Fears can keep a couple in limbo for years. It doesn't have to be that way
The idea of divorce doesn’t just arrive. It creeps in like a whispering snake. Your mind resists the thought: it's too earthshaking. Then one day you surprise yourself. Perhaps you blurt out the word divorce in a fight. Maybe you tell a friend and suddenly hear what you are saying. Maybe you wake up from a daydream and see that you have been imagining a future without your spouse.
The hard part comes next. For many people there is a seemingly endless time of debating with yourself. One day you are thinking, I cannot bear the tension in this house another minute, I want out. Or perhaps it sounds more like this: my marriage is more lonely than living alone would be. Or this: I’ve done everything I know how to make things better. Nothing works. I give up.
The next day you remember how it felt to hold each other and fall asleep in the good times. You open a closet and smell your spouse. You look into your son’s smile and see the other parent. All the sensations of a love full of promise come flooding back. Give up all that we have built? Give up our dreams? Give up growing old together? What was I thinking.
A shared life is not a simple commodity to be put down with a sigh. Yet the pain of a damaged relationship destroys the two and all those in the vicinity. How do you know when it is really too late, when the right action is to say goodbye?
Here are some questions to get you unstuck:
- Look first at why you are stuck. Are you afraid of staying? Afraid of leaving? Fear must be and can be faced. You have more wisdom, fortitude and competency than any fear allows you to believe.
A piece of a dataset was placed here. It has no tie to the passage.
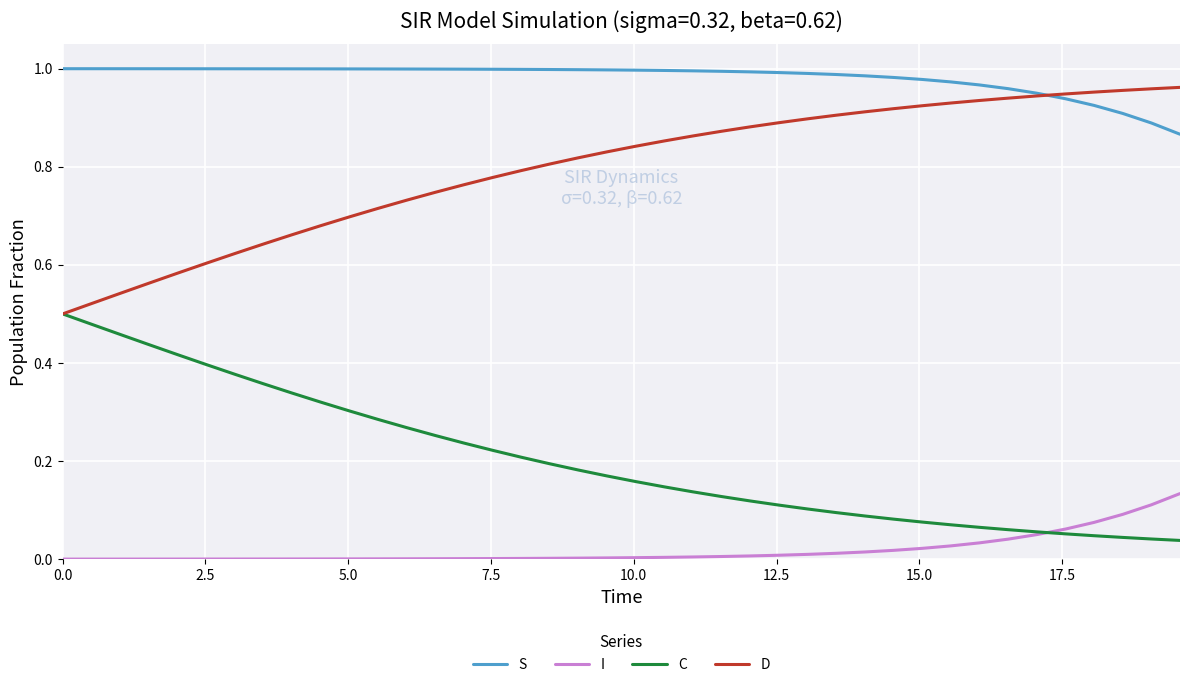

Rank the series by their average value, from highest to lowest.

S, D, C, I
- Try imagining in detail each of the two alternatives. Live with one for a day. Then spend a day with the other. What makes you most afraid of leaving? What makes you most afraid of staying? Stay with the fears for a while. No matter how unthinkable now, in a new life they will become manageable.
- Do you say to yourself, maybe things will change if I stay and wait? If you are doing nothing to make change happen, this thought wastes your time and energy. Do not expect your spouse to be different. Each time this thought comes to mind, tell it you don’t have time to waste. Take your spouse as is, then decide.
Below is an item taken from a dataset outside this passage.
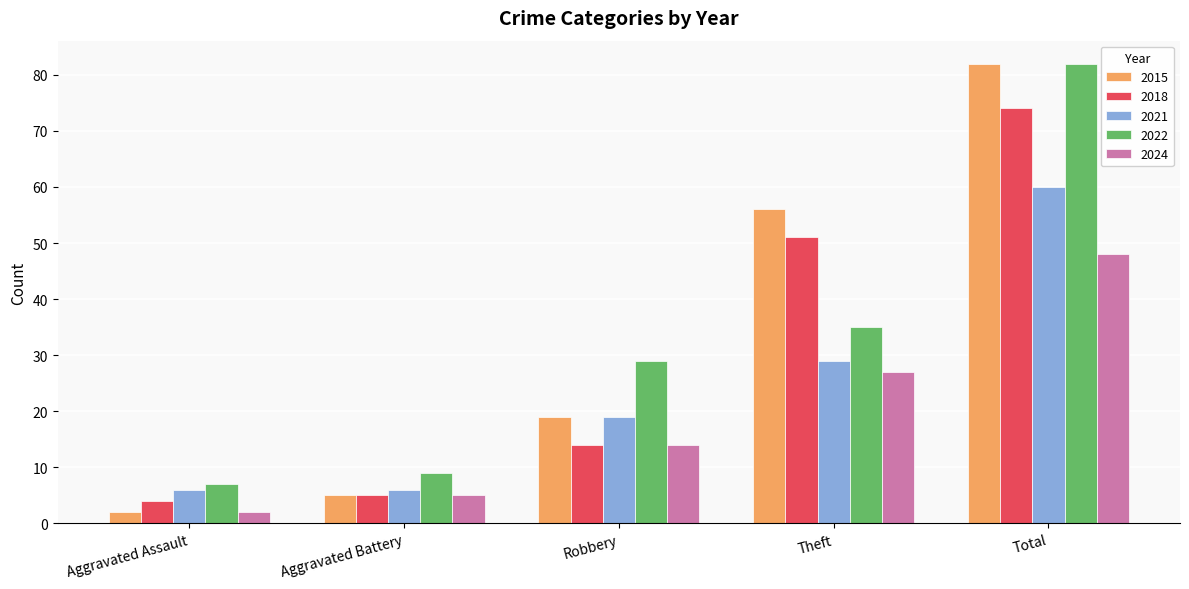

What is the difference between the 2015 values at Aggravated Assault and Theft?

54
- Have you taken any action to move toward leaving, or toward staying in a different way? Take one action in one direction or the other. On the leaving side, get real information: talk to a lawyer to find out what it takes, or look for a place to live. On the other side, tell your spouse what you are thinking, or make an appointment to see a therapist yourself. When you take an action you are not committing to a decision. You are letting the possibilities become real.
Look in the mirror and stare until you can see the real person with the moxy to face what is hard in life. Either way you decide, now is the time for the courage to grow up once again.